▸ Extracto de página

★ ★ ★ ★

Según Kammerer, d’Almeida dice que en realidad la fuente del Nilo es solamente un pequeño lago que, en verano, queda reducido a los dos charcos de los que habla Páez; d’Almeida presenta también un pequeño dibujo y da una descripción muy correcta de la curva del Nilo y de su paso por las tierras de los fungis.

La modestia y la sencillez del relato están en relación inversa a la importancia del descubrimiento. Contrariamente a lo que sucede en nuestros días, la noticia no se extendió como un reguero de pólvora. Gracias al padre Kircher (1618-1680), entre otros, la noticia fue revelada al mundo.

Él tuvo la oportunidad de ver una carta de Páez en casa del padre Caravaglio, procurador para Etiopía en Portugal. En el primer volumen de su Oedipus Aegyptiacus, publicado en 1652, el Kircher resume o traduce la descripción de su compañero. Después, el holandés Vossius (o Voss) la recogió en 1667 dentro de su obra De Nili et aliorum fluvium origine. Los escritos de Jerónimo Lobo fueron publicados en 1728 por Le Grand, y recogen el relato del descubrimiento tal y como lo relató Kircher en su Disertación sobre el Nilo. Asímismo, según cuenta Bishop, el texto del padre Lobo fue traducido en el relato de Samuel Johnson en 1735. Así, el texto llegó a ser conocido a través del padre Kircher. Por otro lado, la traducción hecha por Kircher (o más bien la que figura en latín en su Oedipus) no es totalmente fiel y contiene algunos errores geográficos.

Muerte de Pedro Páez

Después de haber descubierto las fuentes del Nilo y de haber acompañado al emperador Susinios en sus viajes, éste declaró un día su intención de incorporarse a la Iglesia de Roma. Era el 1 de noviembre de 1621, y su decisión fue reiterada en 1622. Su hermano, Ras Cella Christos, y un gran número de notables siguieron al emperador, que hizo llamar al Padre Páez, se confesó con él y aceptó repudiar a sus mujeres (aunque finalmente no lo hizo).

Este fue sin lugar a dudas el hecho que coronó la vida del sacerdote como misionero y la recompensa por todas las penalidades sufridas. Al regresar a su casa en Gorgora, Páez cayó enfermo, muriendo poco después, el 3 de mayo de 1622. Fue enterrado en la iglesia que, según se cree, él había construido.

La posterior llegada del patriarca Alfonso Méndez ocasionó que el emperador y todos los que le habían seguido llenos de buena intención se pusieron en su contra debido a su inflexibilidad y falta de tacto. Méndez no había sido elegido por el Papa ni por el General de los jesuítas, sino nombrado por el rey Felipe III, después de quedar vivamente impresionado tras oir una predicación suya cuando era profesor en la Universidad de Évora. La elección fue evidentemente equivocada. Era un hombre muy poco diplomático y hábil para incomodar a todos: a los propios jesuítas, a los etíopes y a las autoridades portuguesas del país.

★ ★ ★ ★

▸ Instrucciones de trabajo
Responda estas preguntas sobre el fragmento acerca de Pedro Páez:
1. ¿En qué año se publicó el primer volumen del Oedipus Aegyptiacus de Kircher?
2. ¿En qué fecha murió Páez?
3. ¿Cómo se llamaba el hermano del emperador Susinios?
Este material no interviene en nada de lo que aquí se pide.

(Entradas de datos guardadas)
★ ★ ★ ★

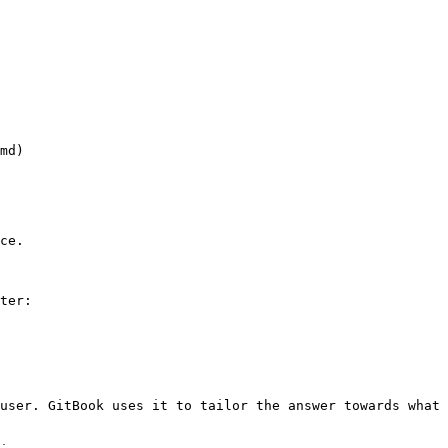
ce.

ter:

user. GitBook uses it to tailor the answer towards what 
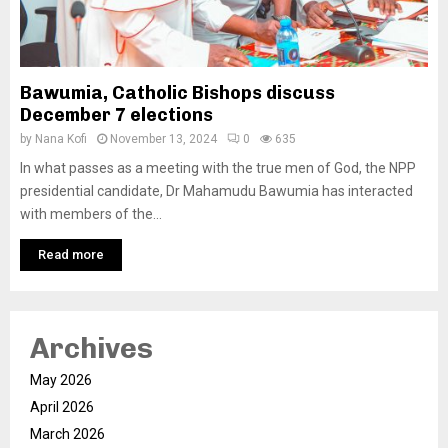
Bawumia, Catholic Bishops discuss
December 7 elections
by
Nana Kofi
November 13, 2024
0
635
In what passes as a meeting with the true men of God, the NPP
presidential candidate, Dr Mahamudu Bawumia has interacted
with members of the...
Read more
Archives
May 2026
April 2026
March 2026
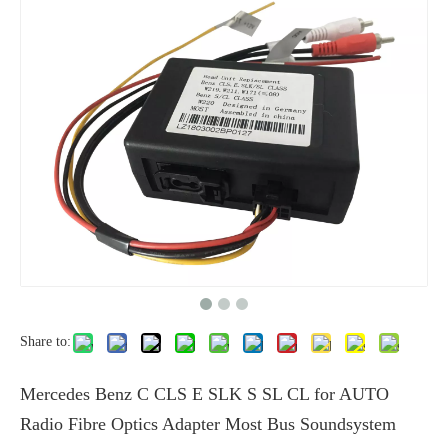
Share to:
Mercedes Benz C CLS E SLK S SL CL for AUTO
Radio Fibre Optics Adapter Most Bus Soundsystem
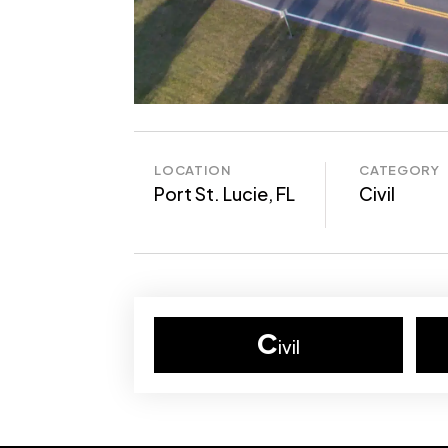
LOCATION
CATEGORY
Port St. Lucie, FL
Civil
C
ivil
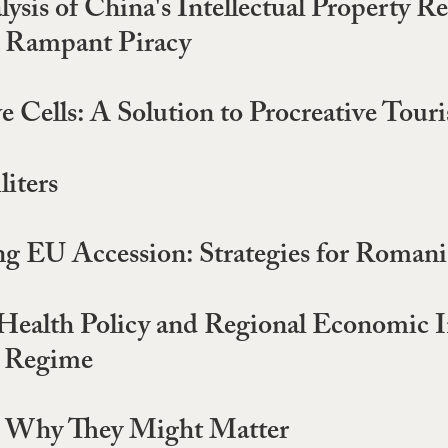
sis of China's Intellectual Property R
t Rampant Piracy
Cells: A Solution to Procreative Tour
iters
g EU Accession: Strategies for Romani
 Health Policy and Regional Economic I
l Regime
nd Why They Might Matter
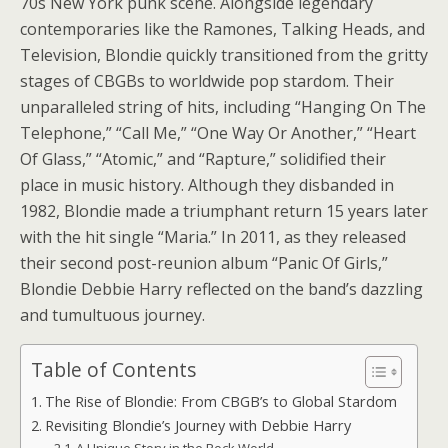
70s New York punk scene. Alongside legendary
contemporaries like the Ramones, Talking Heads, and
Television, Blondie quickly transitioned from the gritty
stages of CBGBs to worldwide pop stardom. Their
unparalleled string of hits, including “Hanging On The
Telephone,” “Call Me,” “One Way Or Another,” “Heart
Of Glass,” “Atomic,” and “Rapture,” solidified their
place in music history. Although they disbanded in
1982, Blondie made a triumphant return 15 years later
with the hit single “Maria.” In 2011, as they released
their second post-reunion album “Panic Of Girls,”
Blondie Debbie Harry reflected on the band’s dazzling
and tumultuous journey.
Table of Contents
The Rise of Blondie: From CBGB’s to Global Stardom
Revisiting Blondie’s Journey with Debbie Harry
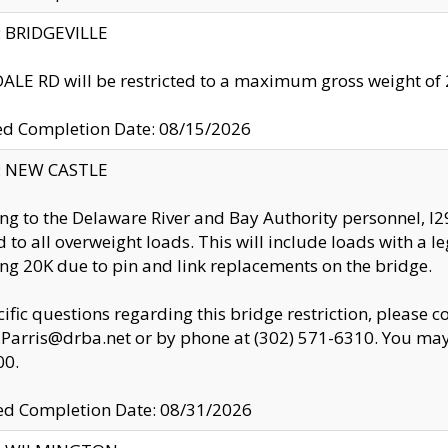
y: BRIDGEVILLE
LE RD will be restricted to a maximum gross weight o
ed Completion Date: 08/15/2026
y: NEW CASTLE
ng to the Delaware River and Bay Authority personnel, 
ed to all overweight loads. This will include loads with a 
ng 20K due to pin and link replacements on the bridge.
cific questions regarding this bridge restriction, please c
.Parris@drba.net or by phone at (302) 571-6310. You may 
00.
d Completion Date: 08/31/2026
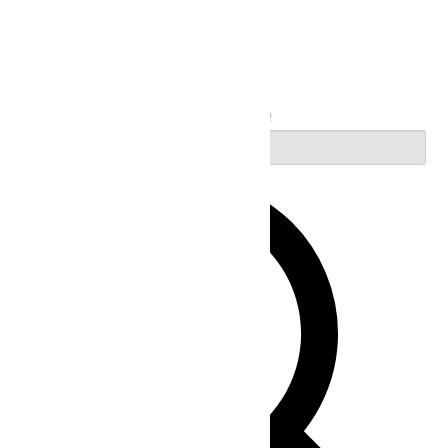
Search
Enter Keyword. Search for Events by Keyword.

★ ★ ★ ★

▸ Respuesta
1. En 1652.
2. El 3 de mayo de 1622.
3. Ras Cella Christos.